----- RECORDS SUPPLIED

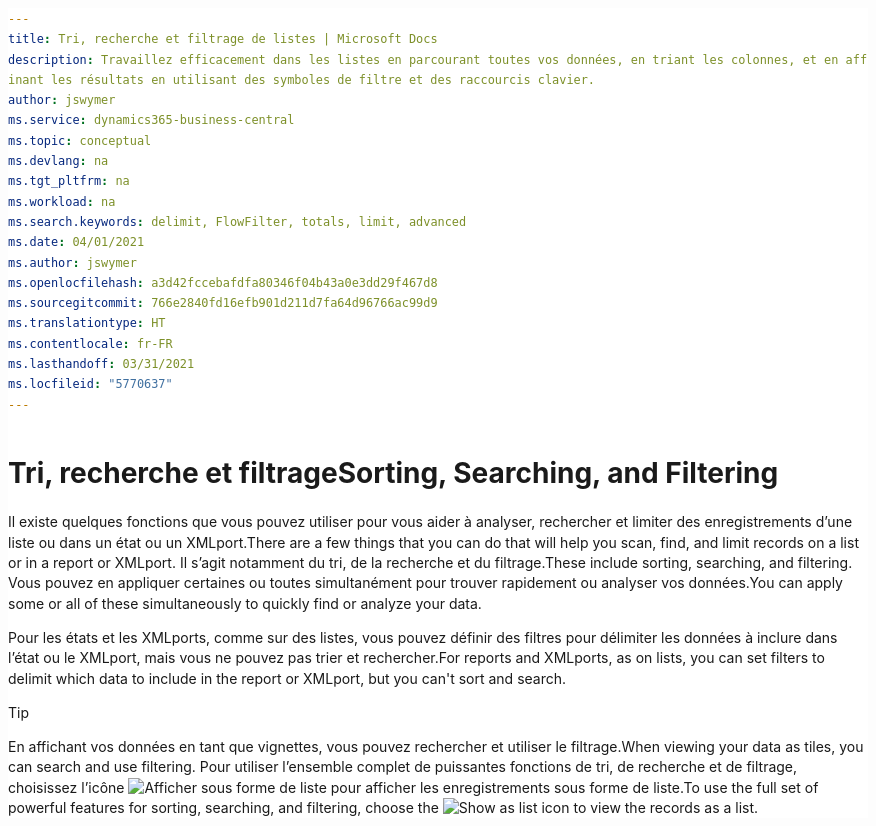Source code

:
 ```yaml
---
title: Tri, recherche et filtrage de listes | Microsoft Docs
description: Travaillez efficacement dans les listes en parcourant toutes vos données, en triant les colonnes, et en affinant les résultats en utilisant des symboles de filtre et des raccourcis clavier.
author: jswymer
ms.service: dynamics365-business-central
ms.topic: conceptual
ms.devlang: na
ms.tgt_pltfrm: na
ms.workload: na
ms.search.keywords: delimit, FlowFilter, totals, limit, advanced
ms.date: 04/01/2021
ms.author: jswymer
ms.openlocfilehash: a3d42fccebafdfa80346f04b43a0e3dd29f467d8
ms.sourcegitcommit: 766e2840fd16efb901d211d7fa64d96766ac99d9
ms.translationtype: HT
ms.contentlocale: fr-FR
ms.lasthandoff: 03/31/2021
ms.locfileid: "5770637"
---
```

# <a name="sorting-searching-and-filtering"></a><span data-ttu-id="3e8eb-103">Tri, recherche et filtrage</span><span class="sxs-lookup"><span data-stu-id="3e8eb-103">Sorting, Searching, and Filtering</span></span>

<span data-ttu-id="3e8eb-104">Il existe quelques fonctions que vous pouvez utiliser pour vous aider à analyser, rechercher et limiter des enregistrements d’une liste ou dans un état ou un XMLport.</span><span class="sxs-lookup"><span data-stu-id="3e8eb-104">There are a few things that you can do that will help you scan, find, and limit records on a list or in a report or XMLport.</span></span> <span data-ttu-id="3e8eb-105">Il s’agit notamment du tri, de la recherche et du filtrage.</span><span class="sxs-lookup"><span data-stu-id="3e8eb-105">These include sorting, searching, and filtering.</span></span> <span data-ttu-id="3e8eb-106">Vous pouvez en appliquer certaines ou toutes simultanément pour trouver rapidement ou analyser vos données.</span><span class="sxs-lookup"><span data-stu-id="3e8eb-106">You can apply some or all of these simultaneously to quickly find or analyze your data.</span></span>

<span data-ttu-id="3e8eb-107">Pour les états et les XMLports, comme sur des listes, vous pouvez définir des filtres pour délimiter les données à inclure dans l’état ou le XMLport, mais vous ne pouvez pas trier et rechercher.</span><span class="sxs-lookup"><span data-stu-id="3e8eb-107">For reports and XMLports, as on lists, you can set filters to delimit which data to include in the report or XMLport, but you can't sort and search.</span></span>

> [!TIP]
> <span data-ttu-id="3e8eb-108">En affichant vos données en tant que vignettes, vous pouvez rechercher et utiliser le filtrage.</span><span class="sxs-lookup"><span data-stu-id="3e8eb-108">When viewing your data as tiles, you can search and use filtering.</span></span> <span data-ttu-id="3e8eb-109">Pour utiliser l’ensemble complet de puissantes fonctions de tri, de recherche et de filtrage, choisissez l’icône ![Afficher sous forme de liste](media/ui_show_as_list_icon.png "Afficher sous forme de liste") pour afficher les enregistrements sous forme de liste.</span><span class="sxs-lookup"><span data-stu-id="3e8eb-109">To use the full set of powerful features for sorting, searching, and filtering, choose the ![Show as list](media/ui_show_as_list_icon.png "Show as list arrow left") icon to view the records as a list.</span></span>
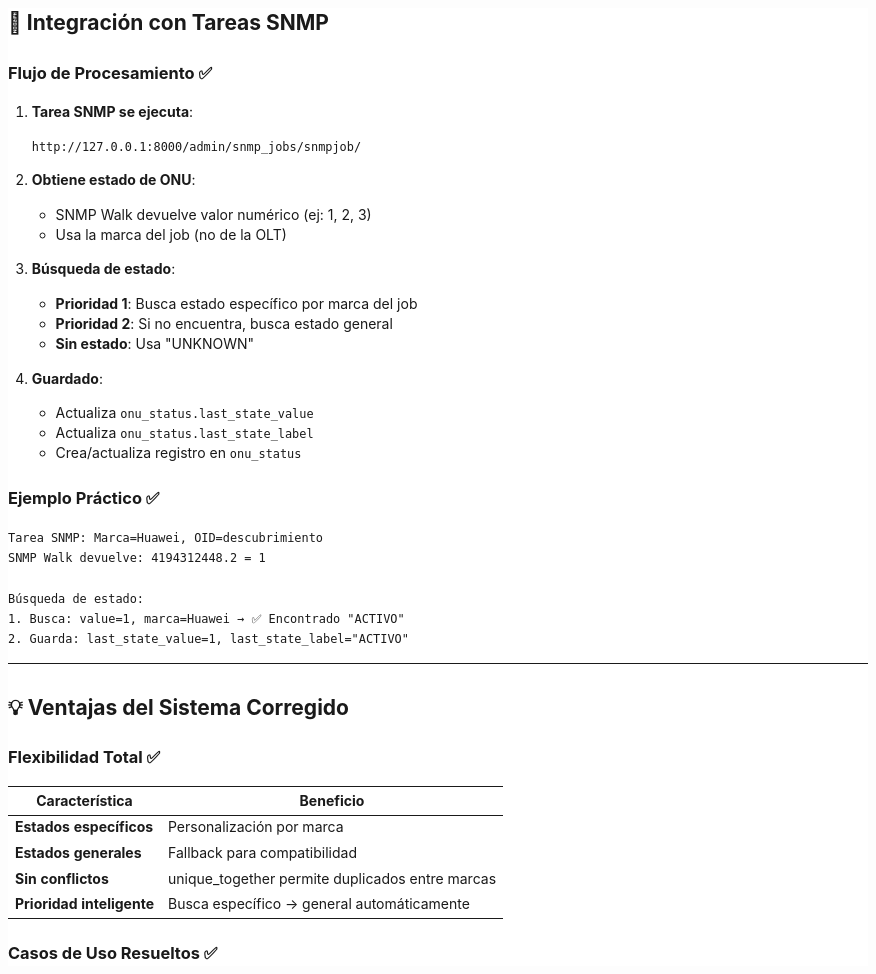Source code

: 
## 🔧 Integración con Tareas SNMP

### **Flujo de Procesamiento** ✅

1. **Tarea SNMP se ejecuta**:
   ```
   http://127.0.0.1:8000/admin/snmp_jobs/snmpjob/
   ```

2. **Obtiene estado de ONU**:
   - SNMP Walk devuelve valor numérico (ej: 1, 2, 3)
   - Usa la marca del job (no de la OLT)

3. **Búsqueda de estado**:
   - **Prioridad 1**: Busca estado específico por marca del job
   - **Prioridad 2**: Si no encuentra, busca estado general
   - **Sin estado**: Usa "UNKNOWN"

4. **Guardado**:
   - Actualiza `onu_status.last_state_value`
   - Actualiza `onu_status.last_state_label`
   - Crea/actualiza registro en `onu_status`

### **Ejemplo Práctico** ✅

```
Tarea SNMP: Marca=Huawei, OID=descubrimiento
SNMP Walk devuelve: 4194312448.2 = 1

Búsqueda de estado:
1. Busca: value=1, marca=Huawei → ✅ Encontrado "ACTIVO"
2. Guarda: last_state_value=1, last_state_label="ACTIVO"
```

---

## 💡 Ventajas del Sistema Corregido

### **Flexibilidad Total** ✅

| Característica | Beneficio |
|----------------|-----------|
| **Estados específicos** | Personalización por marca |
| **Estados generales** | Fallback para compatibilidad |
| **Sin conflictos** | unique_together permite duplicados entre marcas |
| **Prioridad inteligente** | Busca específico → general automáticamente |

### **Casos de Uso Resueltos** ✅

----------

→ EXERCISE INSTRUCTIONS:
Scan the records above for the string "devuelve", then copy each line where it turns up.

→ RESULT OF THE TASK:
   - SNMP Walk devuelve valor numérico (ej: 1, 2, 3)
SNMP Walk devuelve: 4194312448.2 = 1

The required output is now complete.